• _Task requirements_: Every line of the material has to be retyped exactly.

• _Source material_:
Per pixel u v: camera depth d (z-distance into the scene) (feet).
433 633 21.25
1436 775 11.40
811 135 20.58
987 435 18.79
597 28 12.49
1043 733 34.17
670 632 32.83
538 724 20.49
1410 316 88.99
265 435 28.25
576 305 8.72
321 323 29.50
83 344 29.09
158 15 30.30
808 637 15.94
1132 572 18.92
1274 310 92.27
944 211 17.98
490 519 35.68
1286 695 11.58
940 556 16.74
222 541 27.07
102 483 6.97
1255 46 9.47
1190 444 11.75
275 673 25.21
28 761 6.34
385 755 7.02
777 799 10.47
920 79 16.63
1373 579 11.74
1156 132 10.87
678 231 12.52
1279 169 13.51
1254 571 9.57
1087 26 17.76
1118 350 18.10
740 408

• _Problem solution_:
Per pixel u v: camera depth d (z-distance into the scene) (feet).
433 633 21.25
1436 775 11.40
811 135 20.58
987 435 18.79
597 28 12.49
1043 733 34.17
670 632 32.83
538 724 20.49
1410 316 88.99
265 435 28.25
576 305 8.72
321 323 29.50
83 344 29.09
158 15 30.30
808 637 15.94
1132 572 18.92
1274 310 92.27
944 211 17.98
490 519 35.68
1286 695 11.58
940 556 16.74
222 541 27.07
102 483 6.97
1255 46 9.47
1190 444 11.75
275 673 25.21
28 761 6.34
385 755 7.02
777 799 10.47
920 79 16.63
1373 579 11.74
1156 132 10.87
678 231 12.52
1279 169 13.51
1254 571 9.57
1087 26 17.76
1118 350 18.10
740 408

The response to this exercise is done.